* The request *
How many lines in the items below contain the string "middle", with case counting? Give only the number.

* Data supplied *
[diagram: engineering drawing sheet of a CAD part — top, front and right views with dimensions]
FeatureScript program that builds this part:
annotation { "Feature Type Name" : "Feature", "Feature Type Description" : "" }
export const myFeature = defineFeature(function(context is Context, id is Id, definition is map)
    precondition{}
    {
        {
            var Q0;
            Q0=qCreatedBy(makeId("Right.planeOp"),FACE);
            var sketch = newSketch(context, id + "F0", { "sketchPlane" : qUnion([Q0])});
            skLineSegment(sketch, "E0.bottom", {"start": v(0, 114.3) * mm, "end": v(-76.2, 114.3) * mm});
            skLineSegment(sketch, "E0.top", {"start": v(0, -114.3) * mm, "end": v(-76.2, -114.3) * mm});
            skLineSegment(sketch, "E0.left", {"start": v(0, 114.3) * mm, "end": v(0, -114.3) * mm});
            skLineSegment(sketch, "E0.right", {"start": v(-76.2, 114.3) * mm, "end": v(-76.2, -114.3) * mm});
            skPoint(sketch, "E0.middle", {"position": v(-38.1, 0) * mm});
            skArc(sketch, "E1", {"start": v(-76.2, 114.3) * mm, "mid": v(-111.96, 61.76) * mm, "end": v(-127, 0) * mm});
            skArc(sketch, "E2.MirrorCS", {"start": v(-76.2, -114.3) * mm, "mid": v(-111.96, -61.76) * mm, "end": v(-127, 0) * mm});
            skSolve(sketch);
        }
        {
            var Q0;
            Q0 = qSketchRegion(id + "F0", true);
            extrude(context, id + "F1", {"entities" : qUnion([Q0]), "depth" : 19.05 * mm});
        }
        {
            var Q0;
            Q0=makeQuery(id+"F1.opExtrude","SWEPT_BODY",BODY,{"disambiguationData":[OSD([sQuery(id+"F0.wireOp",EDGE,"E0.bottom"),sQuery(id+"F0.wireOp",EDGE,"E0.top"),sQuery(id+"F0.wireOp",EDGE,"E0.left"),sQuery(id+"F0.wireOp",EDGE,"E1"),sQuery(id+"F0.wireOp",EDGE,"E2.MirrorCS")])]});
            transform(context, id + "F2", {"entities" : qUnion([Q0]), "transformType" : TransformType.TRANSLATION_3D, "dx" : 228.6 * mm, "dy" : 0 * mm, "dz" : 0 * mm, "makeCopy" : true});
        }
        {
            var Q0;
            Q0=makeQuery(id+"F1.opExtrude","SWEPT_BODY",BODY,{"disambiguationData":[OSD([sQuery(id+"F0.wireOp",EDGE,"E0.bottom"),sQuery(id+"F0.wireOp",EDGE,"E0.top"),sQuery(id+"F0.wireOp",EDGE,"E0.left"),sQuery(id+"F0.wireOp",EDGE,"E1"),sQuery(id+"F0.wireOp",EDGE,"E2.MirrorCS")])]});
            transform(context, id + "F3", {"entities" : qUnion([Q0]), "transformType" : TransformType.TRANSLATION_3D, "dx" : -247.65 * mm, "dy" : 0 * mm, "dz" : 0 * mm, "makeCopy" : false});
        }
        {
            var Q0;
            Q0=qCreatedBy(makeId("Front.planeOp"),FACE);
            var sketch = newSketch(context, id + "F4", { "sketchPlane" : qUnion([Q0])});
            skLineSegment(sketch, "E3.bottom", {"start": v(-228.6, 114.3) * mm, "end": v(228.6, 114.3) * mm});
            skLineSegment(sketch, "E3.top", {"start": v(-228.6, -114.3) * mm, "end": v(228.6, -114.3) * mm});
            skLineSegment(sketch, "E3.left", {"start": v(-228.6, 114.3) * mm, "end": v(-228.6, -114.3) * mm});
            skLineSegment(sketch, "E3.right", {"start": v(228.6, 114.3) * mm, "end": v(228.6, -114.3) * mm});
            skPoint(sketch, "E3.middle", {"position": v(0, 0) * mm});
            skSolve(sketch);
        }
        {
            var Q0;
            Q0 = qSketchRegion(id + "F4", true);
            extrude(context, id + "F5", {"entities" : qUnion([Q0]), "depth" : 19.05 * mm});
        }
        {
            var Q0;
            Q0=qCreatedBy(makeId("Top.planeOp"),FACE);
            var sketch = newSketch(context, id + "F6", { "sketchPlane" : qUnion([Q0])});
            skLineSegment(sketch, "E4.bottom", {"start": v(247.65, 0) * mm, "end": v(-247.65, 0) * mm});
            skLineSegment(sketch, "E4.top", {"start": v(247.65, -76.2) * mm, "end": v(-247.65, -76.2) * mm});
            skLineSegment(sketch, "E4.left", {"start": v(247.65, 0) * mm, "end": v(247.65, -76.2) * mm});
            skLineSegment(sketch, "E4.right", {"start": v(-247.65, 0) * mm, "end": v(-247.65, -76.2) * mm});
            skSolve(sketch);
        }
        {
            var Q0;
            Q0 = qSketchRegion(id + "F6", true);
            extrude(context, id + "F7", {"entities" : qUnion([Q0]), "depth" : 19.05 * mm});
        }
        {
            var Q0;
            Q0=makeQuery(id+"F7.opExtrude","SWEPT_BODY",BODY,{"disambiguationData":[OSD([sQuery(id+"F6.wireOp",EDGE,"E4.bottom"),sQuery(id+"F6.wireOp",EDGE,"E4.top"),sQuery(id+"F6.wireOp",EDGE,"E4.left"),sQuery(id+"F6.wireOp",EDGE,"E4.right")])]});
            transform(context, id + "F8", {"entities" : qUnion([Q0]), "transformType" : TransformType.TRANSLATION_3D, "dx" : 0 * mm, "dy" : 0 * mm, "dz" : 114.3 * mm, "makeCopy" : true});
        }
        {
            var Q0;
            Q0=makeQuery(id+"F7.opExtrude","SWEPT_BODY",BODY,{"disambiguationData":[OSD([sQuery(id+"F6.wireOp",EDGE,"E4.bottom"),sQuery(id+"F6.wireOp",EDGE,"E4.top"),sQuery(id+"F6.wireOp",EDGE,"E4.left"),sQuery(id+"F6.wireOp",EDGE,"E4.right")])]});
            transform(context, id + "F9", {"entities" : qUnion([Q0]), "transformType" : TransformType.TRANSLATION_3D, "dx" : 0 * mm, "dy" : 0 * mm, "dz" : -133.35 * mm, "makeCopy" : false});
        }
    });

* Result for this exercise *
2